Steven Campbell, referred to in court documents as “Soupy Sales,” testified in federal court Wednesday afternoon as the man who allegedly plotted to kidnap, torture, extort and murder him — an ex-Chicago cop named Steven Mandell — sat just a few yards away at a table with his attorneys.

Jurors appeared riveted as the man they had heard referred to repeatedly in secretly recorded conversations between Mandell and government informant George Michael answered questions from a federal prosecutor and Mandell’s attorney for about a half hour.

Campbell, a Riverside businessman with extensive property holdings on Ogden Avenue in Brookfield, was questioned about his properties and about a suspicious letter he received in October 2011.

The handwritten note inquiring about a property in the 8900 block of Ogden Avenue in Brookfield was signed “Steve,” and a business card left with the note bore the name “Steven Mandell.”

Campbell explained how he became suspicious of the note after calling the number on the business card and talking twice to the man on the other end. Asked by Campbell how he knew his home address, the man reportedly told him that he had visited his office and, when he wasn’t there, got the information from the owners of a body shop across the street. Campbell said the business referred to as his “office” is simply a garage. He owns the building where the body shop is located.

The man also mentioned Campbell’s “friend, Peraica,” a reference to former Cook County Commissioner Tony Peraica.

Peraica is a neighbor of Campbell’s, and Campbell testified that he had stored some of Peraica’s old campaign signs behind one of his buildings.

Campbell testified that he thought it odd someone would have connected all of those properties to him and would have acquired his home address, which he said was unknown to the body shop owner.

“It raised my radar from yellow to orange,” Campbell said in response to a question about the letter by federal prosecutor Diane MacArthur.
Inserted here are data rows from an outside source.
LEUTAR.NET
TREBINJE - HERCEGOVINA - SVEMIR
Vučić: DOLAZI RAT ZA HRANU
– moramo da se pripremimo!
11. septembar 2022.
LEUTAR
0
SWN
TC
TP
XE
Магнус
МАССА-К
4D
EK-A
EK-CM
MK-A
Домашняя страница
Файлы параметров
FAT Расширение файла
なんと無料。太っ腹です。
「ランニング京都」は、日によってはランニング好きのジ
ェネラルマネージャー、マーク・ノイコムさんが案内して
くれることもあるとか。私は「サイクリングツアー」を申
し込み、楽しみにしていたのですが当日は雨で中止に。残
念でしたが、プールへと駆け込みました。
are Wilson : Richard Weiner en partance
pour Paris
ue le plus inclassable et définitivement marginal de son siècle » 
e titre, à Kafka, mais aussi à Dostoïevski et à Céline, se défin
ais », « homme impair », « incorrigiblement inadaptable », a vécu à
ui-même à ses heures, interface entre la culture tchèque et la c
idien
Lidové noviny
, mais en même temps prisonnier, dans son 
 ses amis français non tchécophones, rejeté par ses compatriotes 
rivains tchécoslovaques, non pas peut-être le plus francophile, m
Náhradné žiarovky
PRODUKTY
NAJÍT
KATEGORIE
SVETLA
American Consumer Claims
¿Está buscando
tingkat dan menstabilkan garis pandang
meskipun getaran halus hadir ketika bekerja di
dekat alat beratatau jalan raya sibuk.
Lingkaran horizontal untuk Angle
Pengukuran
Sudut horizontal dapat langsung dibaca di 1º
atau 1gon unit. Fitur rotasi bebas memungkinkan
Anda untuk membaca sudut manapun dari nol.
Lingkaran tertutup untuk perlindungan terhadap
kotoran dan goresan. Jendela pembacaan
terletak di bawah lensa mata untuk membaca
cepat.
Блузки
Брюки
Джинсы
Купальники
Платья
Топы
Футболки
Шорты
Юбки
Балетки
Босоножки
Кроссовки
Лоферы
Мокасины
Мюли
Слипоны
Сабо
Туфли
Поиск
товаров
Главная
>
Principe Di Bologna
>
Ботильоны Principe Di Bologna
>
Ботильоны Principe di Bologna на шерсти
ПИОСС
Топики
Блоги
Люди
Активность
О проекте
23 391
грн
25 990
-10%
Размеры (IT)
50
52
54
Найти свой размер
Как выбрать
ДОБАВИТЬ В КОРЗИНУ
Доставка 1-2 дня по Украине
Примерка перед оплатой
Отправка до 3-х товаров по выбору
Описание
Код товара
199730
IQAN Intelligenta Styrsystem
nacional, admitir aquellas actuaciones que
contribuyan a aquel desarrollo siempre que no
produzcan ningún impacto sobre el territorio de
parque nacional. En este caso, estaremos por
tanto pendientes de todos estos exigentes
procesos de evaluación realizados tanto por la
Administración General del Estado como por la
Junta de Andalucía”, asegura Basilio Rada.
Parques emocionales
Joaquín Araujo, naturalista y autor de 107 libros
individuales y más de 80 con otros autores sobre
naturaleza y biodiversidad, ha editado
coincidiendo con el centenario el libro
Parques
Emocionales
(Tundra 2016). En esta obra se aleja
The days after receiving the letter and business card, Campbell testified that he personally turned them both over to Riverside Police Chief Thomas Weitzel.

Mandell’s attorney, Keith Spielfogel, attempted to question Campbell’s recollection of when he received the note, but Campbell was firm in claiming he received in in October 2011, nine months prior to Mandell meeting Michael. Spielfogel also had Campbell confirm that Mandell had never attempted to contact him after the letter.

But Mandell in 2012 allegedly found someone else to do that for him — Michael, a real estate broker on Chicago’s Northwest Side.

In secretly recorded conversations between Mandell and Michael in September and October of 2012, there’s reference to Mandell having tried and failed to get Campbell “out.”

Michael, who was wearing a wire for the FBI, ultimately was able to set up a meeting with Campbell on Oct. 25, 2012. At that time, Mandell and an associate named Gary Engel allegedly were going to snatch Campbell and take him to a place they dubbed “Club Med” — an office building in the 5300 block of West Devon Avenue—converted into a torture chamber where they would force Campbell to reveal places where he hid cash and turn over his real estate holdings.

The two were arrested by FBI agents as they showed up at Michaels’ office in the 6300 block of North Milwaukee Avenue that evening.

Mandell’s attorney has stated Mandell never intended to carry out the plot.

The government is expected to rest its case Thursday. Mandell is expected to testify, possibly on Friday.